Chaque bien immobilier possède une valeur cadastrale, calculée en multipliant le revenu par 5 % et un coefficient ; cette valeur sert de base au calcul des impôts : droits d’enregistrement, taxes hypothécaires et taxes cadastrales. La loi n’impose pas de prix de vente minimum, mais proposer un prix inférieur à la valeur cadastrale expose les deux parties à des risques : contrôles fiscaux et responsabilité solidaire.

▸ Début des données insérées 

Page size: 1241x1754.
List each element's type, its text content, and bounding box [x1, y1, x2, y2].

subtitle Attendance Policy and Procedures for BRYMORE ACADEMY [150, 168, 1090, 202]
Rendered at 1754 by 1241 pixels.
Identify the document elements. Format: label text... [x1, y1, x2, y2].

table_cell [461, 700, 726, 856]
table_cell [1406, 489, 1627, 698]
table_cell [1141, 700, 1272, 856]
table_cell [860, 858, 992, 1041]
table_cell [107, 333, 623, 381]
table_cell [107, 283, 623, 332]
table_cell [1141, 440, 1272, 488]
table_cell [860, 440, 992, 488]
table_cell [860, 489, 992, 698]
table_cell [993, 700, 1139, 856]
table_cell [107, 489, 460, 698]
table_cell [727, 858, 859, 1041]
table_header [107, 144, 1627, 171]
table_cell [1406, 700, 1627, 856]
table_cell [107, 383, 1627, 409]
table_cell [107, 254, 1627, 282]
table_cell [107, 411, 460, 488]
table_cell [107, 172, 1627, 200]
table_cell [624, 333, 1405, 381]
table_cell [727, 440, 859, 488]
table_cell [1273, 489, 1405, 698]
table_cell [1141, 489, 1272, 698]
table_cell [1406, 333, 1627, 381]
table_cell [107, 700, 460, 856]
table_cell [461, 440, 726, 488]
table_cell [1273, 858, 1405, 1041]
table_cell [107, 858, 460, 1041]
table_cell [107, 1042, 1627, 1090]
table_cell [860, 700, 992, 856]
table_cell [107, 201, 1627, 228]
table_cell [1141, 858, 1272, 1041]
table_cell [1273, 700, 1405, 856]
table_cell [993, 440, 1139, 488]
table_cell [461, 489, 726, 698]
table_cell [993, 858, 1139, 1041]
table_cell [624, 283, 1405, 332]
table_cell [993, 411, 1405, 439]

Dans le cadre du système d'évaluation foncière, obligatoire pour les particuliers depuis 2006, les impôts sont toujours calculés sur la base de la valeur cadastrale et non du prix affiché. L'acheteur ne réalise donc aucune économie et paie l'impôt en fonction de la valeur cadastrale. Cependant, si le prix est trop bas, par exemple inférieur à 70 % de l'assurance hypothécaire, l'administration fiscale présume des paiements non spécifiés et procède à une réévaluation basée sur l'assurance hypothécaire, le prêt hypothécaire ou l'expertise, à un recalcul de la plus-value du vendeur et à des pénalités allant de 90 à 180 %, majorées des intérêts.
Prenons l'exemple de 2025 : un rendement de 800 euros donne une valeur cadastrale de 800 × 1,05 × 115,5 = 96 600 euros ; si le prix déclaré est de 60 000 euros, une différence suspecte de 36 600 euros pourrait entraîner une réévaluation et une amende pouvant aller jusqu'à 65 880 euros.
L'acheteur est solidairement responsable et doit payer des taxes et pénalités supplémentaires, même s'il a payé peu, tandis que le vendeur doit faire face à une réévaluation de la plus-value et à un impôt sur le revenu personnel basé sur le montant réel, majoré de pénalités.
Pour éviter les inspections, il est prudent d'indiquer un prix au moins égal à la valeur cadastrale, d'utiliser le mode « rapport prix/valeur », qui est automatique pour les particuliers, de faire réaliser une expertise si le prix est bas pour des raisons objectives telles que l'humidité ou la proximité d'une décharge, d'effectuer uniquement des virements bancaires et non des paiements en espèces, et lors de la vente à des proches, d'indiquer un prix symbolique avec un acte motivé, en tenant compte du risque de donation indirecte.
Il n'existe pas de prix minimum légal en raison de la liberté contractuelle, mais la valeur cadastrale reste la base d'imposition minimale ; les coefficients pour 2025 sont de 110 pour les premières résidences et de 120 pour les résidences secondaires et autres propriétés.
Lors d'un contrôle fiscal, la responsabilité conjointe s'applique : l'administration fiscale peut recouvrer les sommes dues auprès des deux parties par notification, paiement et recouvrement forcé.
En définitive, une réduction de prix de 10 à 20 % présente généralement un faible risque si elle est justifiée ; une réduction inférieure à 70 % de l’OMI est considérée comme risquée et nécessite l’expertise d’un notaire ; la vente à des enfants présente un risque modéré et requiert un acte de cession à valeur nominale et une consultation en matière successorale. Liens utiles : site web de l’Agence Entreate pour le calcul du prix et l’OMI 2025.